I'll start:
Grandma. My father's mother. She was from Russia, always cooked a bounty expected of a Russian grandma and had the greatest-smelling Christmas tree every year.
Grandpa and Grandma at their Easter table, 1957 |
I don't know how she did it, but her Christmas tree every year had the most intense aroma. No other could compare. Maybe the decades of savory food smells embedded into the walls and furniture accentuated the sweet aroma of pine. I do recall that smells of pine and cooking buckwheat (kasha) and beef piroshki cooking in grease combined into a sense of comfort unmatched anyplace else.
Grandma was intensely opinionated, and called those she most despised "pygmies." But she was also generous and always welcomed her lonely older Russian widow friends into her home on these holidays. And she always smelled nice, like the perfume counter at The Emporium (Stonestown Shopping Center, San Francisco, her favorite store it seemed), and was always nicely-dressed with a sparkly starburst brooch.

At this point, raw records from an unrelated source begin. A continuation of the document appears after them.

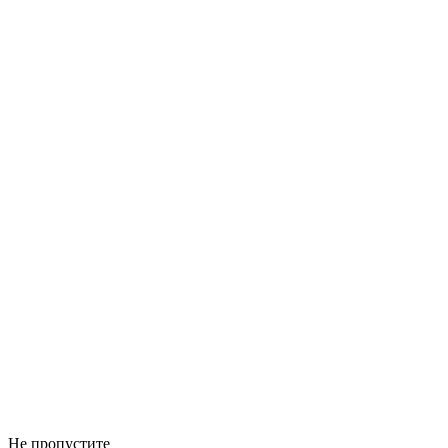
Не пропустите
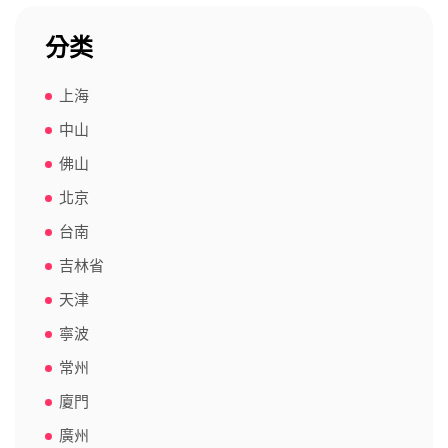
分类
上海
中山
佛山
北京
台南
吉林省
天津
寧波
常州
廈門
廣州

Her impression on me is so strong that myriad things evoke memories of her. For example, the 1950s jazz recording by flutist Herbie Mann of the song "Baubles, Bangles and Beads" reminds me of Grandma shopping in downtown San Francisco in the early 1960s; wearing a white sweater, large purse and the mild sun shining as she walked among the crowds.
Grandma. Herself a sweet and savory gal. I remember her fondly.